- [FRAGMENTO PARA LEER]
******************************

Ahora no, ahora sí, ahora a ratos, ahora sí otra vez. Con bastante menos hizo Ximo Bayo un revientapistas patrio de los que no se olvidan allá por los noventa. Sánchez, ni eso. Él impone, decreto mediante, que las mascarillas vuelvan a ser obligatorias en exteriores. Sin ningún aval científico que le respalde, las medidas ante la sexta ola de Covid (que vuelve a casa por Navidad, sin irse, como antes lo hacían las muñecas de Famosa, el turrón de El Almendro y las discusiones familiares) se reducen a la cosmética, al placebo indisimulado. 

Pese a la insistencia de los expertos (los de verdad, no los ectoplasmáticos del comité que asesoraba al Gobierno) en lo superficial de la medida, este sigue empecinado en mantenerla. No se me ocurre otra razón que la estética: si nos cruzamos constantemente por la calle con todo el mundo amordazado será evidente que estamos en medio de una pandemia, disolviendo la sensación de relativa normalidad que traslada el hecho de que, pese a su mayor contagio, esta variante tenga una sintomatología muchísimo más leve entre los vacunados.

Lo inquietante de eso es que los motivos por los que se adoptaría una medida así sólo por eso, para evidenciar de manera gráfica un peligro sabiendo que es inocua, sólo pueden ser dos. O nos tratan como a niños o nos quieren asustados.

******************************

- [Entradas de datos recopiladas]
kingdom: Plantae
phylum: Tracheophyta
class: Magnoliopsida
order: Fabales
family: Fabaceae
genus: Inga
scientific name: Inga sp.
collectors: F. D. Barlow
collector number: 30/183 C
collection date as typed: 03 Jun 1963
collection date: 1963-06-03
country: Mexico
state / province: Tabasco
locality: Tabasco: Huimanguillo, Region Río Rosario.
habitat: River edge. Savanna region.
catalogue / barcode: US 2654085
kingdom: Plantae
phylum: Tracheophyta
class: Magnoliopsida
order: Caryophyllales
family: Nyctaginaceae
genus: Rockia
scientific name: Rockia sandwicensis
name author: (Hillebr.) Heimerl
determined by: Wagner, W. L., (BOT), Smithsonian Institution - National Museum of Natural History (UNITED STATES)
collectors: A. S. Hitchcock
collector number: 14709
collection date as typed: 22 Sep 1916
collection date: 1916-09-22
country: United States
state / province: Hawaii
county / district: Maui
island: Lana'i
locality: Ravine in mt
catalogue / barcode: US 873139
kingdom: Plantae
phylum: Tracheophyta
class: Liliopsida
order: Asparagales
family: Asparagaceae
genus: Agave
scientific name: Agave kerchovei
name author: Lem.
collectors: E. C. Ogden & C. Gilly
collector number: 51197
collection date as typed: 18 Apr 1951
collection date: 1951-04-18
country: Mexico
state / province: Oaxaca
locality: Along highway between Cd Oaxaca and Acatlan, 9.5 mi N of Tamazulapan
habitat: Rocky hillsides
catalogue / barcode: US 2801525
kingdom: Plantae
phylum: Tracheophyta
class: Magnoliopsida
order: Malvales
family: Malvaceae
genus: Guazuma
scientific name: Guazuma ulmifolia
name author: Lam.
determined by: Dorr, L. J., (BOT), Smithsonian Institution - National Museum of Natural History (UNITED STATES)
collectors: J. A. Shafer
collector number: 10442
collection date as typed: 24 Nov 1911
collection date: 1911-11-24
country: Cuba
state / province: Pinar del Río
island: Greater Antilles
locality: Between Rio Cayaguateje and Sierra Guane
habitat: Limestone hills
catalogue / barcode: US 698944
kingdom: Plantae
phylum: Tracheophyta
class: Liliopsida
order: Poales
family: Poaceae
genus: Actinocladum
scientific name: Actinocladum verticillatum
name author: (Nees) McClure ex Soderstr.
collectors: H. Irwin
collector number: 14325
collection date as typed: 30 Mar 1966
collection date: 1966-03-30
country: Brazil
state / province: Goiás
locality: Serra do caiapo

******************************

- [EJERCICIOS]
**a)** Reescribe el fragmento sobre las mascarillas, todo desde "Lo inquietante de" hasta "nos quieren asustados.", poniendo "atemorizados" en lugar de "asustados".
**b)** Pasa al inglés esta oración del fragmento sobre las mascarillas: "O nos tratan como a niños o nos quieren asustados."

- [RESPUESTAS]
**a)**
Lo inquietante de eso es que los motivos por los que se adoptaría una medida así sólo por eso, para evidenciar de manera gráfica un peligro sabiendo que es inocua, sólo pueden ser dos. O nos tratan como a niños o nos quieren atemorizados.

**b)** Either they treat us like children or they want us frightened.